Olgulardaki nicelik; fiziksel kararsızlığın sürdürdüğü durumu gösterir. Konu bağlamında fiziksel karar “verilmemiştir”; belirleyicilik görünürde yoktur. Sonuç bağlamında seçenekli durum söz konusudur. Olgu kararsızlığı, zihin seçeneğinin ön almasına olanak sağlar.

Zihindeki nitelik; zihin, olguların içinde olmasına karşın; iç boyutsallığı sebebiyle,   kendi “dünyasını” kurabilir. Açalım: bildiğimiz olgular, üç boyutlu evrendedir; dördüncü boyut olarak, zaman içinde,  zaman  koşulludur.  Zihin ise aynı koşulların etkisinde olmakla beraber; mikro kimyasal, soyutlama yapabilme  yapısı gereği özgün koşullara sahiptir. Yani zihin,  dış etki ve  zamanın dışında, farklı zaman ve   boyutların “işlerliğini içerir.

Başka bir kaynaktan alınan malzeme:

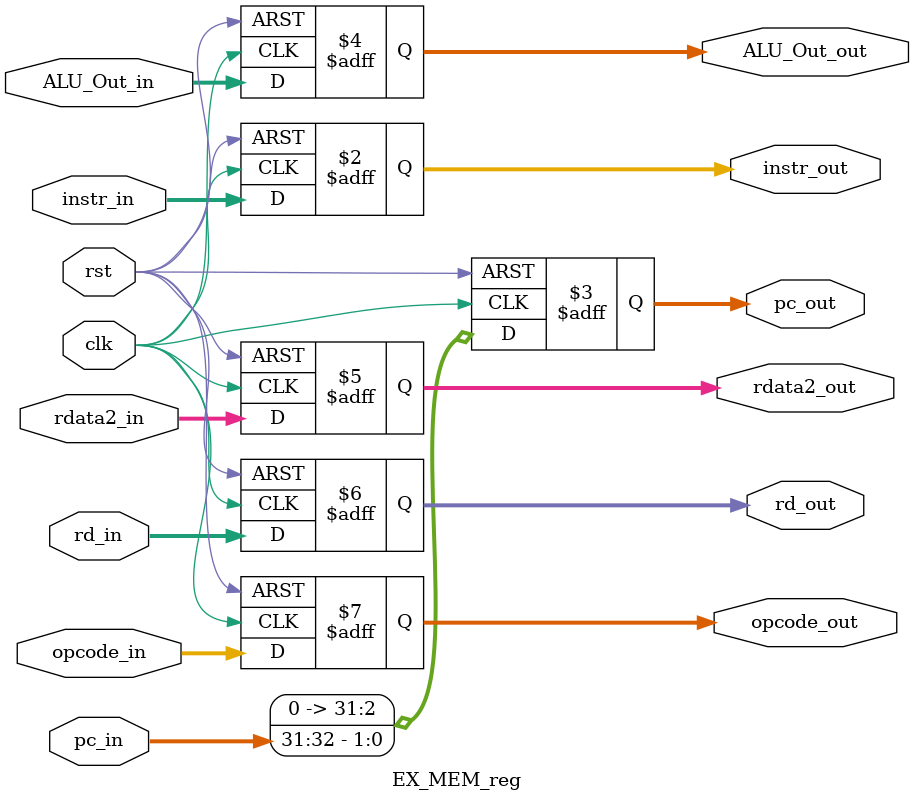
<source format=v>
`timescale 1ns / 1ps


module EX_MEM_reg(
    input clk,
    input rst,
    input [31:0] instr_in,
    input [31:32] pc_in,
    input [31:0] ALU_Out_in,
    input [31:0] rdata2_in,
    input [4:0] rd_in,
    input [5:0] opcode_in,
    output reg [31:0] instr_out,
    output reg [31:0] pc_out,
    output reg [31:0] ALU_Out_out,
    output reg [31:0] rdata2_out,
    output reg [4:0] rd_out,
    output reg [5:0] opcode_out
);
    always @(posedge clk or posedge rst) begin
        if (rst) begin
            instr_out <= 32'b0;
            pc_out <= 32'b0;
            ALU_Out_out <= 32'b0;
            rdata2_out <= 32'b0;
            rd_out <= 5'b0;
            opcode_out <= 6'b0;
        end else begin
            instr_out <= instr_in;
            pc_out <= pc_in;
            ALU_Out_out <= ALU_Out_in;
            rdata2_out <= rdata2_in;
            rd_out <= rd_in;
            opcode_out <= opcode_in;
        end
    end
endmodule
</source>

Zihinde  fiziksel etkinin dışında,  “özgür irade” seçimi oluştuğunda;  bu seçimini

somuta, soyutu sızdırarak, aşılayarak, tohumlayarak  indirger.  Görülen, kişinin  fiziksel ortama uyarken; görülmeyen,  uyumlu görülen eylemlerine özgür iradesini tohumlamasıdır. Bu anlamda niceliksel “kalkışmalar” küçümsenmemelidir;  lavralar, ortamı kendilerine dönüştürmez; kendilerini ortamda üretir. Lavra örneği, somutun soyuta egosantrik tanımıdır;  hakim  olanın bozumuna, konforunun yitimine  sebep olduğu için kullanılmıştır.

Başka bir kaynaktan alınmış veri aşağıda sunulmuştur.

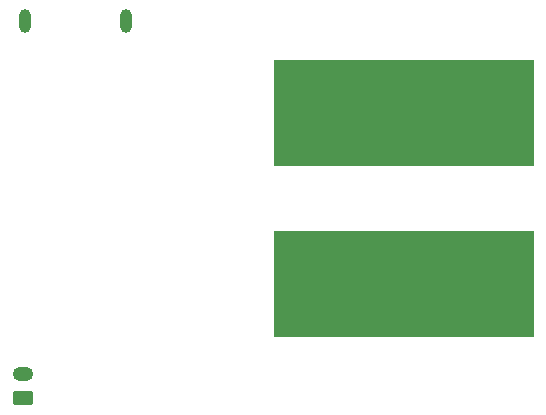
<source format=gbr>
%TF.GenerationSoftware,KiCad,Pcbnew,6.0.10-86aedd382b~118~ubuntu22.04.1*%
%TF.CreationDate,2023-02-04T11:12:36-05:00*%
%TF.ProjectId,HP Classic V3,48502043-6c61-4737-9369-632056332e6b,V3.1*%
%TF.SameCoordinates,Original*%
%TF.FileFunction,Soldermask,Bot*%
%TF.FilePolarity,Negative*%
%FSLAX46Y46*%
G04 Gerber Fmt 4.6, Leading zero omitted, Abs format (unit mm)*
G04 Created by KiCad (PCBNEW 6.0.10-86aedd382b~118~ubuntu22.04.1) date 2023-02-04 11:12:36*
%MOMM*%
%LPD*%
G01*
G04 APERTURE LIST*
G04 Aperture macros list*
%AMRoundRect*
0 Rectangle with rounded corners*
0 $1 Rounding radius*
0 $2 $3 $4 $5 $6 $7 $8 $9 X,Y pos of 4 corners*
0 Add a 4 corners polygon primitive as box body*
4,1,4,$2,$3,$4,$5,$6,$7,$8,$9,$2,$3,0*
0 Add four circle primitives for the rounded corners*
1,1,$1+$1,$2,$3*
1,1,$1+$1,$4,$5*
1,1,$1+$1,$6,$7*
1,1,$1+$1,$8,$9*
0 Add four rect primitives between the rounded corners*
20,1,$1+$1,$2,$3,$4,$5,0*
20,1,$1+$1,$4,$5,$6,$7,0*
20,1,$1+$1,$6,$7,$8,$9,0*
20,1,$1+$1,$8,$9,$2,$3,0*%
G04 Aperture macros list end*
%ADD10O,1.000000X2.000000*%
%ADD11O,1.750000X1.200000*%
%ADD12RoundRect,0.250000X0.625000X-0.350000X0.625000X0.350000X-0.625000X0.350000X-0.625000X-0.350000X0*%
%ADD13O,20.500000X2.000000*%
G04 APERTURE END LIST*
%TO.C,NEG1*%
G36*
X47500000Y35250000D02*
G01*
X25500000Y35250000D01*
X25500000Y26250000D01*
X47500000Y26250000D01*
X47500000Y35250000D01*
G37*
%TO.C,POS1*%
G36*
X47500000Y20750000D02*
G01*
X25500000Y20750000D01*
X25500000Y11750000D01*
X47500000Y11750000D01*
X47500000Y20750000D01*
G37*
%TD*%
D10*
%TO.C,J1*%
X4480000Y38500000D03*
X13020000Y38500000D03*
%TD*%
D11*
%TO.C,J2*%
X4300000Y8620000D03*
D12*
X4300000Y6620000D03*
%TD*%
D13*
%TO.C,NEG1*%
X36250000Y30750000D03*
%TD*%
%TO.C,POS1*%
X36250000Y16250000D03*
%TD*%
M02*

</source>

Son olarak bu durum, başlangıçta; oluşmuş tamamlanmış biçim ve kararı temsil eder; bu karar, biçim doğrultusunda koşul fırsat uygunluk beklenir. Zihnin nitelikselliğinin sürdüğü durumlar daha çok kurumsallık, koruma, önlem alma, şüphe etkileri hakim olur.

Zihindeki nicelik; Dış koşulların, kişi ve zihinlerde  belirleyici  olduğu durumdur. Bu zihin yapılarında olgular,  fiziksel koşullar  birinci derecede önemlidir. Zihindeki nicelik, olgulardaki nitelikten beslenir. Her şeyde olduğu gibi nitelik;  homojen/eşdağılımlı,  tam, çatlaksız ve bütün değildir;  saf bütünlük aşkınlıktır.

Evrende sentezin olmadığı alan,yapı,mekan yoktur.  Bütün görülen yapılar, olgular görülmeyecek incelikte   çatlaklar, damarlar; bağlantılar, derzler içerir.  Yapı içinde var olan  minimal farklılıklar; dışarıdan gelip, içeride çürüyecek farklılıklar için “yerleşim alanları”  oluşur. Buraları ileride,  ayrışmanın etki alanları olacaktır. Dolayısıyla içte dönüşümün kökleri, heterojen, eşdağılım-sız  yapının sentezindedir. “Ayrılık, beraberliğin başladığı yerde beklemektedir ”(zen sutrası)

Zihnin nicelikte bulunması; değişkenliği, eşzamanlığı, etkiye açıklığı, ”beslenmeyi”, öğrenmeyi gösteren  durumdur.  Olguları, deneyimleri, etki faktörlerini; liflerine ayırıp, zihin kütüphanesine yerleştirmek ileriye/nitelik atlayışına yapılan yatırımdır. Alışılmış olan; somutu, nesneyi biriktirmektir. Zihinde biriktirmek; soyutlamaya yatırımdır; alışılmamıştır, maddiyatçılar için   “veresiye” işlemdir;  yanı sıra, dinlerin övdüğü tutumdur; bu buluşma, ilgi çekicidir.